Exceptions two and three. We propose to treat these two exceptions together. The Circuit Judge had just charged,at the request of the defendant, that "`I. One approaching a railroad crossing where gates are kept and lowered on the approach of trains does not have the right to assume when he sees the gates up that no train is approaching, but must exercise such degree of care as an ordinarily prudent man would exercise under similar circumstances, before going on the track. 30 S.E.R., 386.' Court: I charge you that, because while railway companies may place gates at those railway crossings, still when they do erect them, that does not relieve the traveling public of the necessity of exercising care when they come to a railway *Page 536 crossing. They must exercise due care, and the fact that a gate is shut at a crossing would not relieve the traveling public from listening and looking and sometimes even stopping until the train passes.

"`II. If the jury believe from the evidence that the gateman lowered the gates within a reasonable time after notice of the approach of the train and in an honest effort to prevent a collision, the defendant cannot be held responsible for the horse taking fright at the lowering of the gates, unless the jury believe from the evidence that in the mind of a person of ordinary prudence, the danger to plaintiff by reason of the lowering of the said gate under the circumstances was greater than the risk of the collision with the train.' Court: I charge that as law.

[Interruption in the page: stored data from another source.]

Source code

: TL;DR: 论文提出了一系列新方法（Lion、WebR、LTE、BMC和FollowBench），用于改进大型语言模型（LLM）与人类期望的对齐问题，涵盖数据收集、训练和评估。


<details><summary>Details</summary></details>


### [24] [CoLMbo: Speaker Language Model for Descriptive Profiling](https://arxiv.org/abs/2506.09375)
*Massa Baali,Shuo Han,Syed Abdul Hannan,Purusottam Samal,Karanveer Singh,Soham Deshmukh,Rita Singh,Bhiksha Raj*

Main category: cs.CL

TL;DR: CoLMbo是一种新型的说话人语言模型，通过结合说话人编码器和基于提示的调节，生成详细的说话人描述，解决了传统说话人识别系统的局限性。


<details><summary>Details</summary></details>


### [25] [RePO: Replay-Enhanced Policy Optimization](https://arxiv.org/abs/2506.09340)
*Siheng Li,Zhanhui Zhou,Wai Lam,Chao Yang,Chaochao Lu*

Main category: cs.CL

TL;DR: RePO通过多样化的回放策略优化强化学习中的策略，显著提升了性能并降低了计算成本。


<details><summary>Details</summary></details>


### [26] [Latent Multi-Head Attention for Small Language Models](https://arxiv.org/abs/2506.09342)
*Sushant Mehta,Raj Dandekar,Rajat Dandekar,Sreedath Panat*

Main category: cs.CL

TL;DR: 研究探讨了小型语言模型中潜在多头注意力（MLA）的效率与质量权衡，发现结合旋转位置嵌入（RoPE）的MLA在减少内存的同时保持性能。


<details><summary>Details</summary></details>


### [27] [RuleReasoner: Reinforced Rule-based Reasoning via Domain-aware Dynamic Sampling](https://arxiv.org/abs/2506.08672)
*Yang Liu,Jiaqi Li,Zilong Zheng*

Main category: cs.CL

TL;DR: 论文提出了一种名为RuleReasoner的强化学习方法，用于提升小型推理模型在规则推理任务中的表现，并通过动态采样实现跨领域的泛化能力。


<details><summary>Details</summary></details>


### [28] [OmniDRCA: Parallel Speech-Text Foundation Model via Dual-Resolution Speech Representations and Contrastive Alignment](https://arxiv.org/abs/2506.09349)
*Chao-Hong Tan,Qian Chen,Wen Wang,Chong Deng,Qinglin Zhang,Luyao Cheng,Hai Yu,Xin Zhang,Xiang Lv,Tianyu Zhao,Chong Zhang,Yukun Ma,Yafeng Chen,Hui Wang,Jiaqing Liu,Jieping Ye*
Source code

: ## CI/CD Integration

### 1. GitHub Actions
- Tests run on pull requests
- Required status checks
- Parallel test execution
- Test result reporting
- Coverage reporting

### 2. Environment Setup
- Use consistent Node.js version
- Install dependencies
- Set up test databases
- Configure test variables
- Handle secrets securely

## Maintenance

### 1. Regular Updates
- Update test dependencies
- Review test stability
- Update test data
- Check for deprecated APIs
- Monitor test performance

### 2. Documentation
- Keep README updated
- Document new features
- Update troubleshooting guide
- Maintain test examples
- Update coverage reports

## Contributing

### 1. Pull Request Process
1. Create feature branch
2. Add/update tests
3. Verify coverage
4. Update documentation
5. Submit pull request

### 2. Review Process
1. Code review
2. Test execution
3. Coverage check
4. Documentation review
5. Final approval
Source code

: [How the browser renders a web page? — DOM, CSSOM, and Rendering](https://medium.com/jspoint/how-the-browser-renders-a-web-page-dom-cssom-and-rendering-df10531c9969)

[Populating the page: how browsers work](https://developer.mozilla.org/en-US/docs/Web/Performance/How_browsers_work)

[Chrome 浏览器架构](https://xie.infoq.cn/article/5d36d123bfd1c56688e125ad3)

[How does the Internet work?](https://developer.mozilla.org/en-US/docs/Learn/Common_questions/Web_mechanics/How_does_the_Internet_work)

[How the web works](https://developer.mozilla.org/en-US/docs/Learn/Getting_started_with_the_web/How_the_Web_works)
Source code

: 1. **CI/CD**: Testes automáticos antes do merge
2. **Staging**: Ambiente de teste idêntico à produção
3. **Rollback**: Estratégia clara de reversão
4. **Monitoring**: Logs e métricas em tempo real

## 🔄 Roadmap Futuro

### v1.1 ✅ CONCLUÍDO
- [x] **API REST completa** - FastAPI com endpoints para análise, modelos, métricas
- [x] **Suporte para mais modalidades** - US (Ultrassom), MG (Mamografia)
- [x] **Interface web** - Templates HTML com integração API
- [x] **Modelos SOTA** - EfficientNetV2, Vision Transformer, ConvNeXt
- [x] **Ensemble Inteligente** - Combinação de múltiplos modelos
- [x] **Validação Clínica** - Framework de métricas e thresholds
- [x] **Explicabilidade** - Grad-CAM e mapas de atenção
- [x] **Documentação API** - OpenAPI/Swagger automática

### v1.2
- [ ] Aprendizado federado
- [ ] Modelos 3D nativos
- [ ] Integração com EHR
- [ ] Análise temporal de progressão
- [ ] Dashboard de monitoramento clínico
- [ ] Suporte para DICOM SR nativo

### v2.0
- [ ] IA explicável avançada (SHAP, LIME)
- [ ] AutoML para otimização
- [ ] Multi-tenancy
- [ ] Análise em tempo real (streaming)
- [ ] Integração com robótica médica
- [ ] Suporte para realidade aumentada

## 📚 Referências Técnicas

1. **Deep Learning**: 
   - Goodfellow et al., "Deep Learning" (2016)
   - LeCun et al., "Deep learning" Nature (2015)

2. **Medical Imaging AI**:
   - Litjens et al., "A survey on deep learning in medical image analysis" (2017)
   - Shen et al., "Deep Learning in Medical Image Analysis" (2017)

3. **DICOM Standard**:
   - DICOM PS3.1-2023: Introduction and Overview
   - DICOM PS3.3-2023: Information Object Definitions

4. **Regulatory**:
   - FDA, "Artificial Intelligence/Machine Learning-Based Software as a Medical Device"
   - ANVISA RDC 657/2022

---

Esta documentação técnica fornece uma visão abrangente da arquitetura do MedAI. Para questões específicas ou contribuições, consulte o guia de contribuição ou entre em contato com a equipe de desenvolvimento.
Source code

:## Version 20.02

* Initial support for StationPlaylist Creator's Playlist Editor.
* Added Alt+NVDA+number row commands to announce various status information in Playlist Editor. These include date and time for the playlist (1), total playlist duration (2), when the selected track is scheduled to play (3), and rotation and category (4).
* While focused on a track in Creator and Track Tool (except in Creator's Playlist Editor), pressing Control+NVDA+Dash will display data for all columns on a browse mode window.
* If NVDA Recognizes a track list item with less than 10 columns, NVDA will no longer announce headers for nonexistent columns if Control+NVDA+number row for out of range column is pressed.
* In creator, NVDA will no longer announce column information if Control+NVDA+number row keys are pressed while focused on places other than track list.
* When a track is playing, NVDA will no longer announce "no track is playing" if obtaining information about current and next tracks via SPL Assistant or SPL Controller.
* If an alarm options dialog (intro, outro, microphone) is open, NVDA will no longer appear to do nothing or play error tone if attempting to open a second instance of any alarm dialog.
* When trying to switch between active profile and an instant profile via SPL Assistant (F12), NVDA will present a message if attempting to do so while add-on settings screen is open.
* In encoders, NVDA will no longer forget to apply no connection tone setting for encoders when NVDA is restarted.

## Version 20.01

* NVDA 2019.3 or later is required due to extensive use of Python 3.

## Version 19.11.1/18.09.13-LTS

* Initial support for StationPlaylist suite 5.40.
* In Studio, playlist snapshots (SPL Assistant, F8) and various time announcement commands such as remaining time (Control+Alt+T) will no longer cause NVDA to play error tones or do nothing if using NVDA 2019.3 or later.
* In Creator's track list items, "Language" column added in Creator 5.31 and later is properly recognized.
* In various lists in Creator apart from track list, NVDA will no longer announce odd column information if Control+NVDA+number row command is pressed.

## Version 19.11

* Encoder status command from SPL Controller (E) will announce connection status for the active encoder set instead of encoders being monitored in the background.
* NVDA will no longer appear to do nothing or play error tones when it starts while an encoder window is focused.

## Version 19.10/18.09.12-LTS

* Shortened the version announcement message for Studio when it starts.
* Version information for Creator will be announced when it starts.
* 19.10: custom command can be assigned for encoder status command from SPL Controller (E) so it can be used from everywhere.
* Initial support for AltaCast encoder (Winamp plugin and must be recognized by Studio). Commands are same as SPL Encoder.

"`III. If the jury believe from the evidence that the alleged collision did not take place at a crossing, the plaintiff cannot maintain this action under 1685, 1692 Revised Statutes.' Court: I so charge you."

It will be observed that the modification of the request to charge was especially designed and carefully restricted to a case where a person is upon the crossing itself and only suffers himself, in an effort to avoid danger to life, to move off the crossing, in a case where the railroad has failed to give the signals and where the use of a man's senses fails to disclose danger. Within this compass we fail to see that the Circuit Judge erred. It is not the case of Kinard v. R.R. Co., 39 S.C. 517, where a man was never on the crossing at any time of the accident. Nor the case of a bystander. But it was the case of a man and his wife trying to cross the railroad over a public highway to whom no statutory signals had been given to warn them of the approach of the train running at least thirty miles an hour — the statutory danger provided against, to wit: a train without signals being given, approaching a crossing upon which there are living human creatures. The negligence of the railroad exists per se in such a case, by not giving the statutory signals. In an effort to save the railroad from the dreadful consequences of *Page 537 a collision, two human creatures a little way from the crossing, as is supposed in his request to charge, are thrown into the air by this railroad train and barely escaped with their lives. The Circuit Judge might very well have refused any charge in response to the fourth request, for he had already made plain the law. The evidence on both sides had been submitted as to the plaintiffs being on the crossing or not at the time of the collision. The jury, at the instance of the defendant, had been carried to the crossing in question, a map or diagram of the crossing in question had been before the jury. The Judge had already charged that unless the collision occurred at a crossing, the plaintiffs could not recover. Still in the charge as made we see no error. These remarks cover both exceptions. They are overruled.

It is the judgment of the Court, that the judgments of the Circuit Court be affirmed.